[TÂCHES À RÉALISER]
a: Réécrivez le passage du texte sur L'emprise de Régis Debray allant de « On lit d'un » jusqu'à « vue plus exercée. », en changeant « lecteur » en « public ».
b: Poursuivez le texte sur L'emprise de Régis Debray à partir de sa dernière phrase.

[PASSAGE FOURNI]

________________

On lit d'un trait le livre de Régis Debray, L'emprise, car le style emporte le lecteur comme si, en trouvant le secret de l'articulation du continu et du discontinu, il savait persuader au risque de ne pas convaincre. L'ensemble brille d'une ingéniosité consensuelle qui ne fâchera ni les conservateurs ni les partisans prisonniers de la caverne mais qui fera douter un instant ceux qui ont la vue plus exercée. 
  C'est que l'auteur de ce qui se veut un pamphlet contre la Presse trouve rassurant le bruit de la houle (p.17) comme si le retour à intervalles réguliers d'un temps fort pouvait rassurer autre chose qu'un corps, un enfant ou un danseur. Tout est donc joué dès le début et la fin ne dira rien de plus dans le repli du sujet sur ce qui lui est propre, dans ce refus de l'héroïsme à qui Montaigne a donné des lettres de noblesse dans une époque, il est vrai, de bruit et de fureur qui n'a qu'une lointaine ressemblance avec un Etat de Droit.
  Et certes, la distinction de Nietzsche qui nous invite à scruter le devenir passé pour découvrir le rythme sombre et inquiétant de la brute humaine qu'il serait vain de vouloir transformer et les éclaircies de l'héroïsme qui travaille sur ce qui est modifiable, voilà qui donne un sens au courage, à la bravoure, au sacrifice des grands hommes de bien sans lesquels l'humanité n'existerait pas. Mais si la métaphore de la houle convient au premier aspect, au rythme de l'espèce, peut-on réduire le second à l'insignifiance de l'écume, sans le nier, sans se noyer dans le mécanisme de la force des choses qui explique tout et qui ne comprend rien? N'est-on pas en train de nous dire que Socrate est mort pour rien, que le temps agit, qu'il faut donc s'en remettre à cette houle comme à l'espoir qui maudit le présent en se confiant à ce qu'on dénonce, à la paresse d'un balancier tel un misanthrope qui renonce à sa vocation de Don Quichotte? Le héros est-il fatigué pour "décliner la querelle, passer son chemin en souriant" un peu comme La Bougie de Ponge qui va se noyer dans son alimentaire?

________________

[ENREGISTREMENTS FOURNIS]
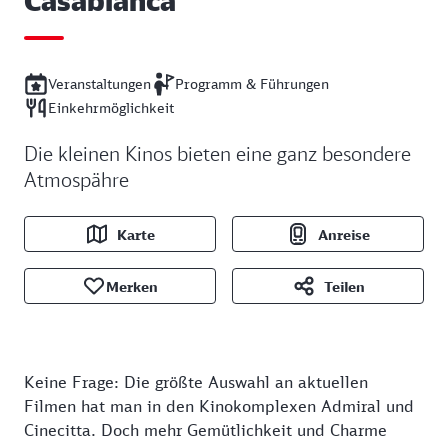
Veranstaltungen
Programm & Führungen
Einkehrmöglichkeit
Die kleinen Kinos bieten eine ganz besondere
Atmospähre
Karte
Anreise
Merken
Teilen
Keine Frage: Die größte Auswahl an aktuellen
Filmen hat man in den Kinokomplexen Admiral und
Cinecitta. Doch mehr Gemütlichkeit und Charme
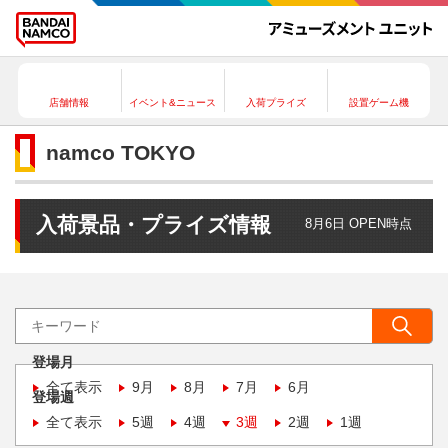
店舗情報
イベント&ニュース
入荷プライズ
設置ゲーム機
namco TOKYO
入荷景品・プライズ情報
8月6日 OPEN時点
登場月
全て表示
9月
8月
7月
6月
登場週
全て表示
5週
4週
3週
2週
1週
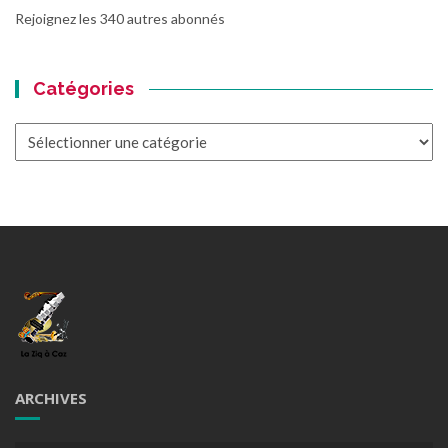
Rejoignez les 340 autres abonnés
Catégories
Catégories
ARCHIVES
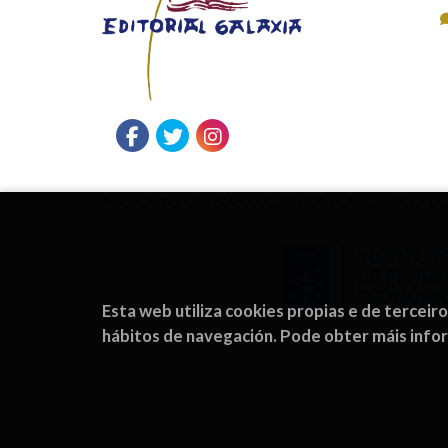
PROXECTO COFINANCIADO POR IGAPE, XUNTA DE
Esta web utiliza cookies propias e de terceir
hábitos de navegación. Pode obter máis inf
2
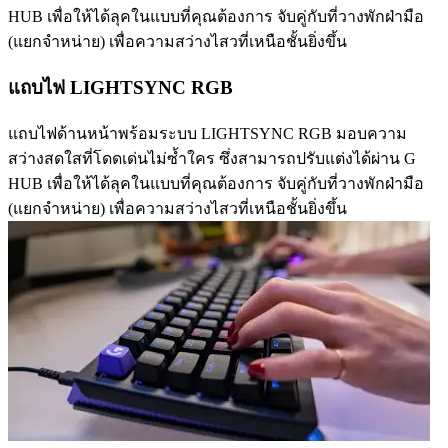
HUB เพื่อให้ได้ลุคในแบบที่คุณต้องการ จับคู่กับที่วางพักฝ่ามือ
(แยกจำหน่าย) เพื่อความสว่างไสวที่เหนือชั้นยิ่งขึ้น
แถบไฟ LIGHTSYNC RGB
แถบไฟด้านหน้าพร้อมระบบ LIGHTSYNC RGB มอบความ
สว่างสดใสที่โดดเด่นไม่ซ้ำใคร ซึ่งสามารถปรับแต่งได้ผ่าน G
HUB เพื่อให้ได้ลุคในแบบที่คุณต้องการ จับคู่กับที่วางพักฝ่ามือ
(แยกจำหน่าย) เพื่อความสว่างไสวที่เหนือชั้นยิ่งขึ้น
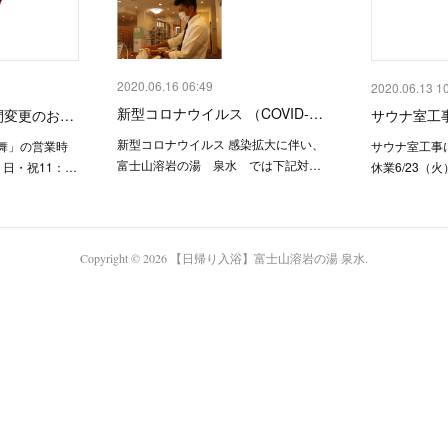
2020.06.16 06:49
2020.06.13 1
新型コロナウイルス （COVID-…
間変更のお…
サウナ室工
新型コロナウイルス 感染拡大に伴い、
の舞」の営業時
サウナ室工事に
富士山溶岩の湯 泉水 では下記対…
日・祝11：…
休業6/23（
Copyright ©
2026
【日帰り入浴】富士山溶岩の湯 泉水
.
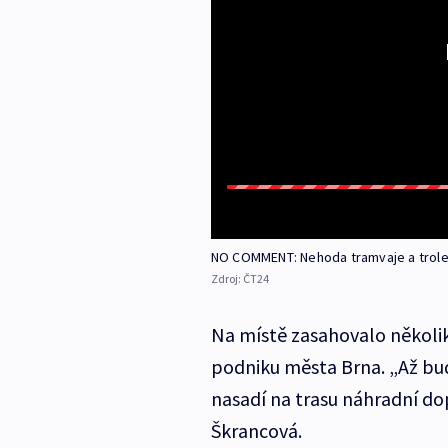
NO COMMENT: Nehoda tramvaje a trole
Zdroj:
ČT24
Na místě zasahovalo několik
podniku města Brna. „Až bu
nasadí na trasu náhradní do
Škrancová.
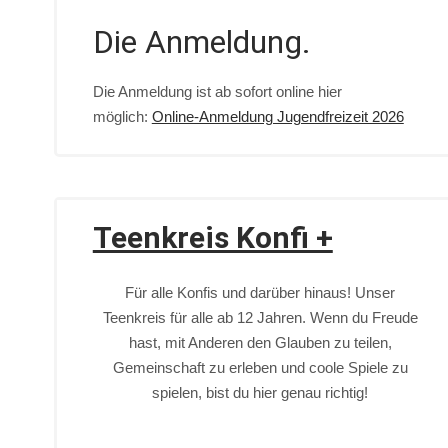
Die Anmeldung.
Die Anmeldung ist ab sofort online hier
möglich:
Online-Anmeldung Jugendfreizeit 2026
Teenkreis Konfi +
Für alle Konfis und darüber hinaus! Unser
Teenkreis für alle ab 12 Jahren. Wenn du Freude
hast, mit Anderen den Glauben zu teilen,
Gemeinschaft zu erleben und coole Spiele zu
spielen, bist du hier genau richtig!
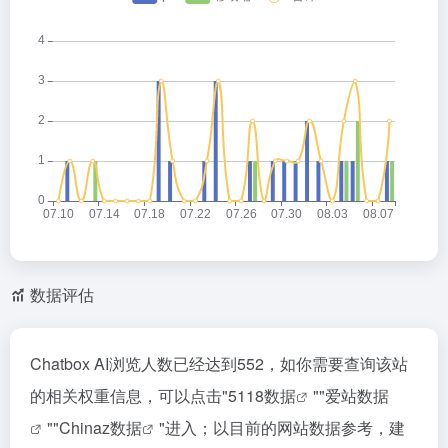
数据评估
Chatbox AI浏览人数已经达到552，如你需要查询该站
的相关权重信息，可以点击"
5118数据
""
爱站数据
""
Chinaz数据
"进入；以目前的网站数据参考，建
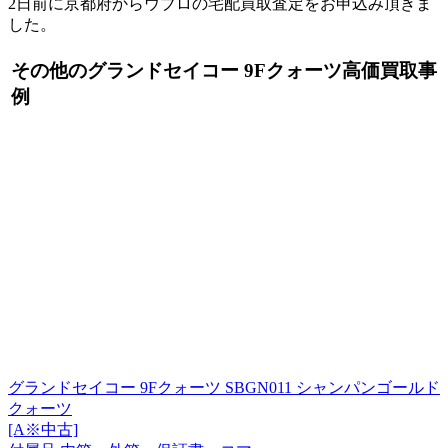
2日前に京都府からウブロの宅配買取査定をお申込み頂きま
した。
その他のグランドセイコー 9Fクォーツ高価買取事
例
グランドセイコー 9Fクォーツ SBGN011 シャンパンゴールド
クォーツ
[A※中古]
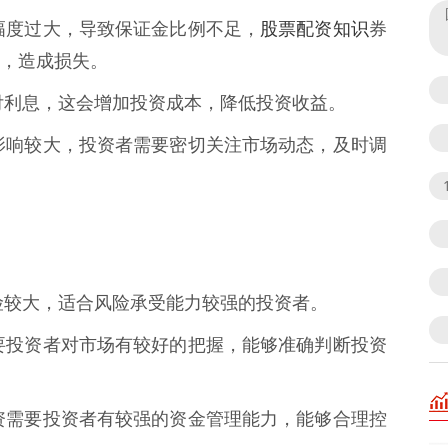
股票配资知识
下跌幅度过大，导致保证金比例不足，
券
，造成损失。
要支付利息，这会增加投资成本，降低投资收益。
波动影响较大，投资者需要密切关注市场动态，及时调
资风险较大，适合风险承受能力较强的投资者。
资需要投资者对市场有较好的把握，能够准确判断投资
内配资需要投资者有较强的资金管理能力，能够合理控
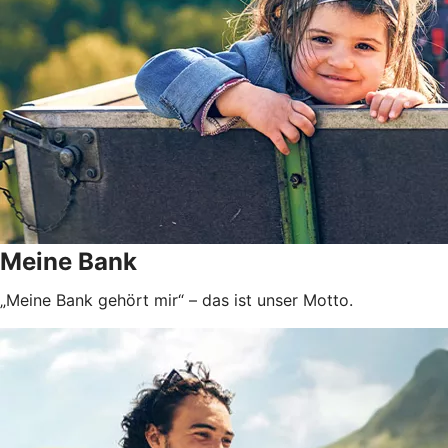
Meine Bank
„Meine Bank gehört mir“ – das ist unser Motto.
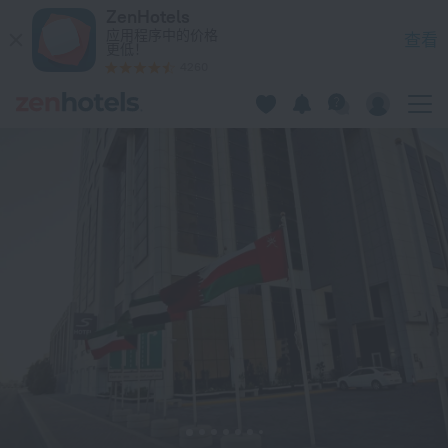
S Hotel Bahrain 在麦纳麦 — 立即在 ZenHotels.com 预订
ZenHotels
应用程序中的价格
查看
更低！
4260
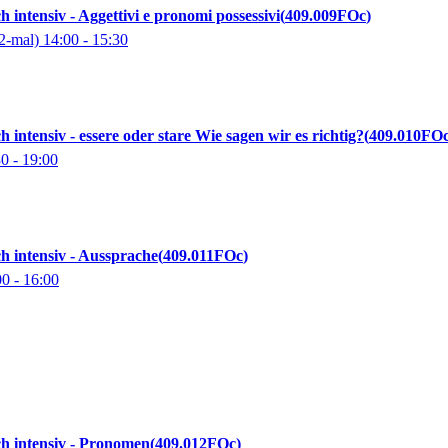
ch intensiv - Aggettivi e pronomi possessivi
409.009FOc
2-mal)
14:00
- 15:30
ch intensiv - essere oder stare Wie sagen wir es richtig?
409.010FO
30
- 19:00
sch intensiv - Aussprache
409.011FOc
00
- 16:00
sch intensiv - Pronomen
409.012FOc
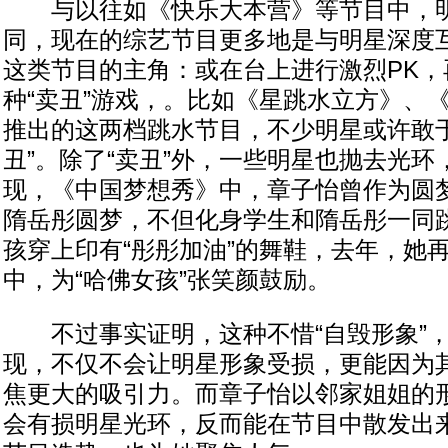
与以往如《快乐大本营》等节目中，明星
同，现在的综艺节目更多地是与明星深度
这类节目的主角：或在台上进行激烈PK，
种“卖丑”游戏，。比如《星跳水立方》、
推出的这两档跳水节目，不少明星或许敢于
丑”。除了“卖丑”外，一些明星也抛去光
现，《中国梦想秀》中，章子怡曾作为圆
隋岳彤圆梦，不但化身学生和隋岳彤一同
孩穿上印有“彤彤加油”的舞鞋，去年，她
中，为“哈佛女孩”张笑颜鼓励。
不过事实证明，这种不惜“自毁形象”，
现，不仅不会让明星形象受损，更能因为
焦更大的吸引力。而章子怡以邻家姐姐的
会有损明星光环，反而能在节目中散发出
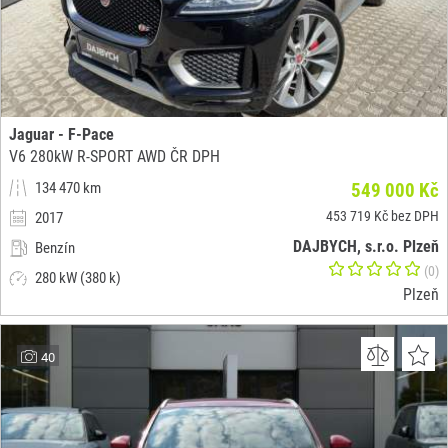
Jaguar - F-Pace
V6 280kW R-SPORT AWD ČR DPH
134 470 km
549 000 Kč
453 719 Kč bez DPH
2017
DAJBYCH, s.r.o. Plzeň
Benzín
(0)
280 kW (380 k)
Plzeň
40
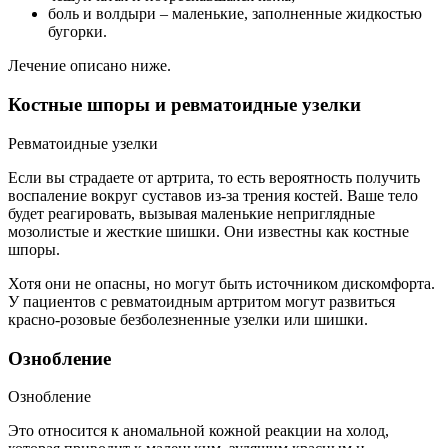
боль и волдыри – маленькие, заполненные жидкостью
бугорки.
Лечение описано ниже.
Костные шпоры и ревматоидные узелки
Ревматоидные узелки
Если вы страдаете от артрита, то есть вероятность получить
воспаление вокруг суставов из-за трения костей. Ваше тело
будет реагировать, вызывая маленькие неприглядные
мозолистые и жесткие шишки. Они известны как костные
шпоры.
Хотя они не опасны, но могут быть источником дискомфорта.
У пациентов с ревматоидным артритом могут развиться
красно-розовые безболезненные узелки или шишки.
Ознобление
Ознобление
Это относится к аномальной кожной реакции на холод,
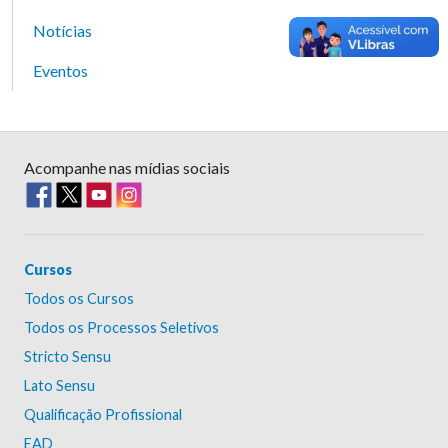
Notícias
Eventos
Acompanhe nas mídias sociais
Cursos
Todos os Cursos
Todos os Processos Seletivos
Stricto Sensu
Lato Sensu
Qualificação Profissional
EAD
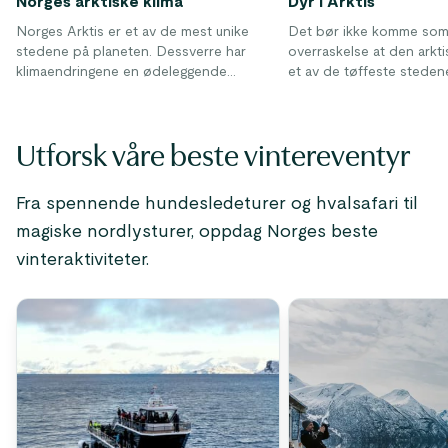
Norges arktiske klima
Dyr i Arktis
Norges Arktis er et av de mest unike
Det bør ikke komme so
stedene på planeten. Dessverre har
overraskelse at den arkti
klimaendringene en ødeleggende
et av de tøffeste steden
innvirkning på arktiske områder over hele
dyr å leve. Mennesker har
verden. Hvis endringen ikke skjer raskt
å tilpasse seg ganske godt
for å reparere skaden som allerede er
denne delen av verden p
Utforsk våre beste vintereventyr
gjort, vil resultatene være ødeleggende
evnen til å bruke klær o
for arktiske områder så vel som resten av
oppvarmede strukturer 
verden.
mesteparten av vinteren
Fra spennende hundesledeturer og hvalsafari til
som blir tvunget til å op
magiske nordlysturer, oppdag Norges beste
og begi seg gjennom sto
Arktis, er klimaet mye mer
vinteraktiviteter.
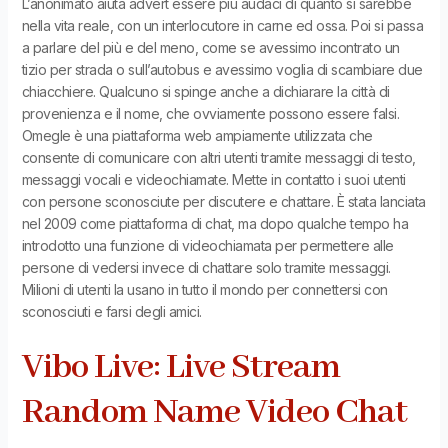
L’anonimato aiuta advert essere più audaci di quanto si sarebbe
nella vita reale, con un interlocutore in carne ed ossa. Poi si passa
a parlare del più e del meno, come se avessimo incontrato un
tizio per strada o sull’autobus e avessimo voglia di scambiare due
chiacchiere. Qualcuno si spinge anche a dichiarare la città di
provenienza e il nome, che ovviamente possono essere falsi.
Omegle è una piattaforma web ampiamente utilizzata che
consente di comunicare con altri utenti tramite messaggi di testo,
messaggi vocali e videochiamate. Mette in contatto i suoi utenti
con persone sconosciute per discutere e chattare. È stata lanciata
nel 2009 come piattaforma di chat, ma dopo qualche tempo ha
introdotto una funzione di videochiamata per permettere alle
persone di vedersi invece di chattare solo tramite messaggi.
Milioni di utenti la usano in tutto il mondo per connettersi con
sconosciuti e farsi degli amici.
Vibo Live: Live Stream
Random Name Video Chat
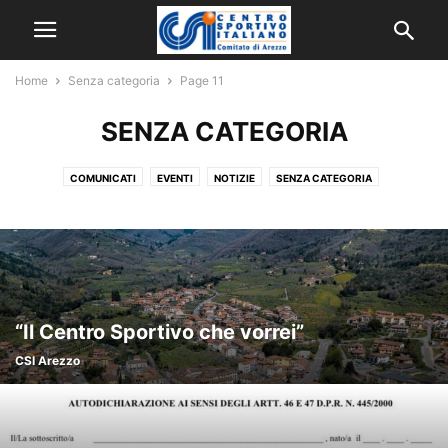
Home
Senza categoria
Page 11
SENZA CATEGORIA
COMUNICATI
EVENTI
NOTIZIE
SENZA CATEGORIA
“Il Centro Sportivo che vorrei”
CSI Arezzo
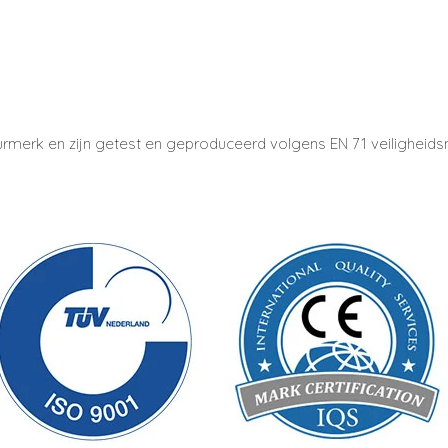
urmerk en zijn getest en geproduceerd volgens EN 71 veiligheid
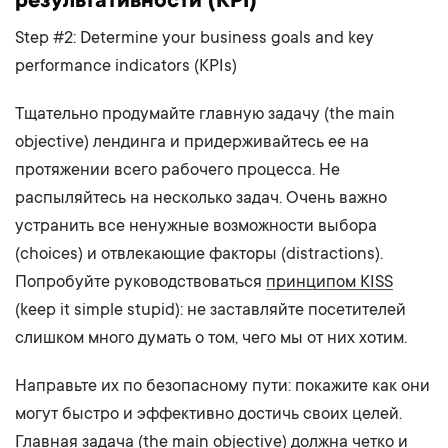
Step #2: Determine your business goals and key
performance indicators (KPIs)
Тщательно продумайте главную задачу (the main
objective) лендинга и придерживайтесь ее на
протяжении всего рабочего процесса. Не
распыляйтесь на несколько задач. Очень важно
устранить все ненужные возможности выбора
(choices) и отвлекающие факторы (distractions).
Попробуйте руководствоваться
принципом KISS
(keep it simple stupid): не заставляйте посетителей
слишком много думать о том, чего мы от них хотим.
Направьте их по безопасному пути: покажите как они
могут быстро и эффективно достичь своих целей.
Главная задача (the main objective) должна четко и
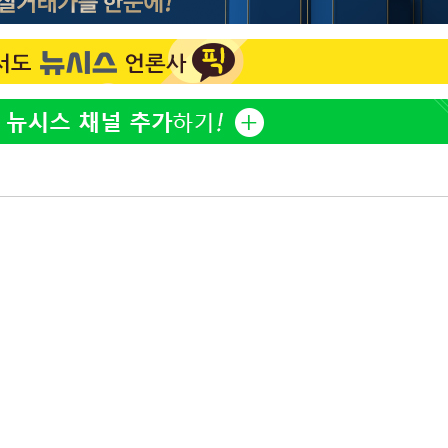
정웅인 첫째 딸, 연기자 지
1
망…또 배우 꿈꾸는 스타 2
정부, 전 산업에 'AI 옷' 
2
1000대 보급 추진
'첫 주연' 정준원 "심판
3
돼"
최준희, 또 성형수술 예고 
4
황기순 "원정 도박으로 전
5
도피"
美, 엔화 방어하며 원화도
6
정 '우군' 되나
브라이언, 눈 마주치고도 인
7
후배 폭로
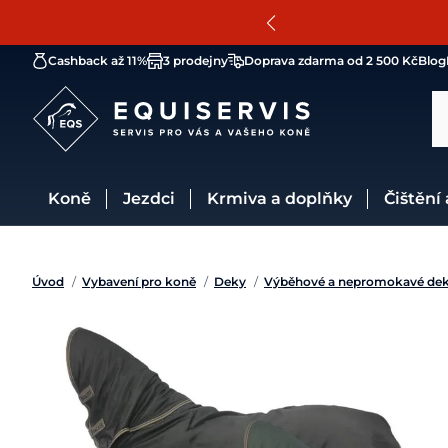
Cashback až 11%
3 prodejny
Doprava zdarma od 2 500 Kč
Blog
Koně
Jezdci
Krmiva a doplňky
Čištění
Úvod
/
Vybavení pro koně
/
Deky
/
Výběhové a nepromokavé de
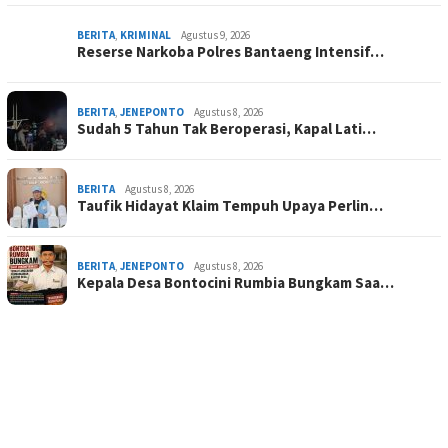
BERITA
,
KRIMINAL
Agustus 9, 2026
Reserse Narkoba Polres Bantaeng Intensif…
BERITA
,
JENEPONTO
Agustus 8, 2026
Sudah 5 Tahun Tak Beroperasi, Kapal Lati…
BERITA
Agustus 8, 2026
Taufik Hidayat Klaim Tempuh Upaya Perlin…
BERITA
,
JENEPONTO
Agustus 8, 2026
Kepala Desa Bontocini Rumbia Bungkam Saa…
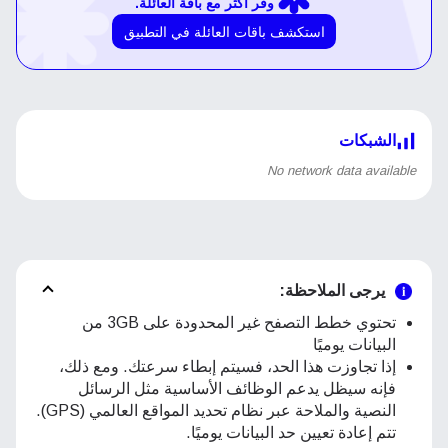
وفر أكثر مع باقة العائلة.
استكشف باقات العائلة في التطبيق
الشبكات
No network data available
يرجى الملاحظة:
تحتوي خطط التصفح غير المحدودة على 3GB من
البيانات يوميًا
إذا تجاوزت هذا الحد، فسيتم إبطاء سرعتك. ومع ذلك،
فإنه سيظل يدعم الوظائف الأساسية مثل الرسائل
النصية والملاحة عبر نظام تحديد المواقع العالمي (GPS).
تتم إعادة تعيين حد البيانات يوميًا.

________________

[RÉPONSES DANS L'ORDRE]
a:
On lit d'un trait le livre de Régis Debray, L'emprise, car le style emporte le public comme si, en trouvant le secret de l'articulation du continu et du discontinu, il savait persuader au risque de ne pas convaincre. L'ensemble brille d'une ingéniosité consensuelle qui ne fâchera ni les conservateurs ni les partisans prisonniers de la caverne mais qui fera douter un instant ceux qui ont la vue plus exercée.

b:
  L'analogie permettant tous les rapprochements, le livre conte les méfaits de l'opinion qui renaît sans cesse de la crédulité, du conformisme exploité par des montreurs de marionnettes médiatiques qui sont eux-mêmes victimes de l'illusion des prisonniers de la caverne. On a dit que la science était une forme de religion, pourquoi pas la presse? Et l'auteur de filer la métaphore, de scruter la presse à travers une optique religieuse dans un parcours où l'abstrait s'étonne de retrouver dans l'objet ce qu'il fait apparaître,  du service des âmes à la mondialisation religieuse, au risque de mal déterminer l'un et l'autre, la presse et la religion.
  Cette démonstration persuasive, ingénieuse, intelligente dans l'invention des moyens, centrée sur le retour du même dans la négation de l'héroïsme nivelle les Athéniens et les Cafres en accord avec l'épistémologie contemporaine de l'histoire: "... L'histoire  contemporaine a cessé d'être rapport aux valeurs pour devenir histoire naturelle des hommes, oeuvre de pure curiosité." P. Veyne. Non? Sans rire?
Bergson écrivait pourtant: "Le feu qui est au centre de la terre n'apparaît qu'au sommet des volcans." pour suggérer que le grand homme de bien est à la fois inventif et simple, que s'il fraye des voies nouvelles à la vertu et à la métaphysique c'est que la société ne peut progresser que si elle laisse faire l'individu.
  Ce livre fait peut-être la part belle à la presse qui ne risque pas grand chose à s'entendre comparée à un moment de l'histoire comme si l'idée de justice pouvait faire autre chose que de condamner l'injustice: si tout est illusion, pourquoi une illusion plutôt qu'une autre, pourquoi pas la presse comme un moindre mal? 
  Si la force des choses semble toujours l'emporter c'est parce que le point de vue des valeurs et de l'héroïsme n'entre pas dans la théorie: à travers une théorie réductrice on ne peut voir qu'un réel étriqué, ce qui est confondre l'espoir et l'espérance et tourner le dos à l'aventure.
  A trop vouloir étouffer, ne finit-on pas par embrasser, selon le jeu du conscient et de l'inconscient?
  Si le secret de la transmission, sa "pierre philosophale", c'est l'héroïsme il faudra bien tôt ou tard le prendre en compte et peut être relire Bergson: "On tient à l'éloge et aux honneurs dans l'exacte mesure où l'on n'est pas sûr d'avoir réussi .... mais celui qui est sûr, absolument sûr, d'avoir produit une oeuvre viable et durable, celui-là n'a plus que faire de l'éloge... parce qu'il est créateur..." La conscience et la vie, page 23.

Joseph Llapasset.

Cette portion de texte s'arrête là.